Analyte
Phencyclidine
Street Names / Slang Terms
Angel Dust, Embalming Fluid, Killer Weed, Rocket Fuel, Supergrass
Description
PCP, or phencyclidine, is a dissociative anesthetic that was developed in the 1950s as a surgical anesthetic. Its sedative and anesthetic effects are trance-like, and patients experience a feeling of being “out of body” and detached from their environment. Use of PCP in humans was discontinued in 1965, because it was found that patients often became agitated, delusional, and irrational while recovering from its anesthetic effects.
What Does It Look Like?
PCP is a white crystalline powder that is readily soluble in water or alcohol. It has a distinctive bitter chemical taste.
How Is It Used?
PCP turns up on the illicit drug market in a variety of tablets, capsules, and colored powders. It is normally used in one of three ways: snorted, smoked, or eaten. When it is smoked, PCP is often applied to a leafy material such as mint, parsley, oregano, tobacco, or marijuana. Many people who use PCP may do it unknowingly because PCP is often used as an additive and can be found in marijuana, LSD, or methamphetamine.
Short Term Effects
At low to moderate doses, PCP can cause distinct changes in body awareness, similar to those associated with alcohol intoxication. Other effects can include shallow breathing, flushing, profuse sweating, generalized numbness of the extremities and poor muscular coordination. Use of PCP among adolescents may interfere with hormones related to normal growth and development as well as with the learning process. At high doses, PCP can cause hallucinations as well as seizures, coma, and death. Other effects that can occur at high doses are nausea, vomiting, blurred vision, flicking up and down of the eyes, drooling, loss of balance, and dizziness. High doses can also cause effects similar to symptoms of schizophrenia, such as delusions, paranoia, disordered thinking, a sensation of distance from one’s environment, and catatonia.
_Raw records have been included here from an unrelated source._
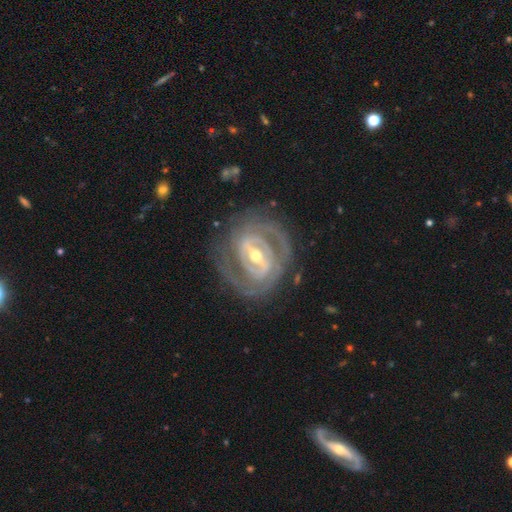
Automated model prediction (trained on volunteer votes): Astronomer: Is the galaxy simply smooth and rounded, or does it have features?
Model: featured or disk — 90%.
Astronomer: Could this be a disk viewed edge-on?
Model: no — 96%.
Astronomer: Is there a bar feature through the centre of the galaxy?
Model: strong — 55% (runner-up: weak, 32%).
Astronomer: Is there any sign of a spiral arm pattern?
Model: yes — 92%.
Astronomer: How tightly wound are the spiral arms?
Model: tight — 69%.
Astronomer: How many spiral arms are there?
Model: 2 — 52%.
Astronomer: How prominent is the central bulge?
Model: moderate — 58% (runner-up: small, 36%).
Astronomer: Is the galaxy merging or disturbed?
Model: none — 77%.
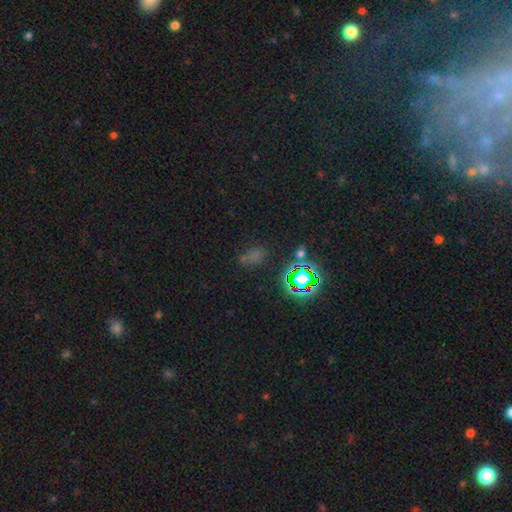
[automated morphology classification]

Speech is often sparse and garbled. PCP has sedative effects, and interactions with other central nervous system depressants, such as alcohol and benzodiazepines, can lead to coma or accidental overdose.
Long Term Effects
PCP is addicting; that is, its use often leads to psychological dependence, craving, and compulsive PCP-seeking behavior. People who use PCP for long periods report memory loss, difficulties with speech and thinking, depression, and weight loss. These symptoms can persist up to a year after cessation of PCP use. Mood disorders also have been reported.